DESCRIPTION OF THE TASK: Of the entries below, return only those lines from the line with "стягуватиметься плата один" to the line with "ваша підписка активна.", exactly, both included.

Stored data entries:
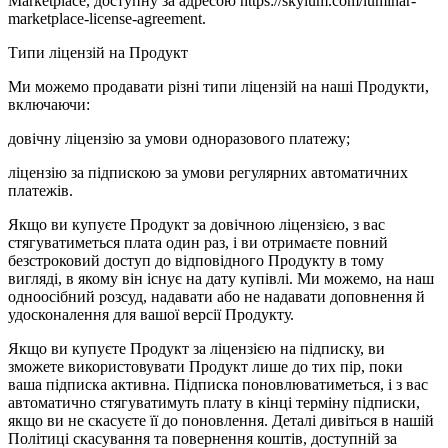
Marketplace, доступну за адресою https://skylum.com/luminar-
marketplace-license-agreement.
Типи ліцензій на Продукт
Ми можемо продавати різні типи ліцензій на наші Продукти,
включаючи:
довічну ліцензію за умови одноразового платежу;
ліцензію за підпискою за умови регулярних автоматичних
платежів.
Якщо ви купуєте Продукт за довічною ліцензією, з вас
стягуватиметься плата один раз, і ви отримаєте повний
безстроковий доступ до відповідного Продукту в тому
вигляді, в якому він існує на дату купівлі. Ми можемо, на наш
одноосібний розсуд, надавати або не надавати доповнення й
удосконалення для вашої версії Продукту.
Якщо ви купуєте Продукт за ліцензією на підписку, ви
зможете використовувати Продукт лише до тих пір, поки
ваша підписка активна. Підписка поновлюватиметься, і з вас
автоматично стягуватимуть плату в кінці терміну підписки,
якщо ви не скасуєте її до поновлення. Деталі дивіться в нашій
Політиці скасування та повернення коштів, доступній за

FINISHED EXERCISE:
стягуватиметься плата один раз, і ви отримаєте повний
безстроковий доступ до відповідного Продукту в тому
вигляді, в якому він існує на дату купівлі. Ми можемо, на наш
одноосібний розсуд, надавати або не надавати доповнення й
удосконалення для вашої версії Продукту.
Якщо ви купуєте Продукт за ліцензією на підписку, ви
зможете використовувати Продукт лише до тих пір, поки
ваша підписка активна. Підписка поновлюватиметься, і з вас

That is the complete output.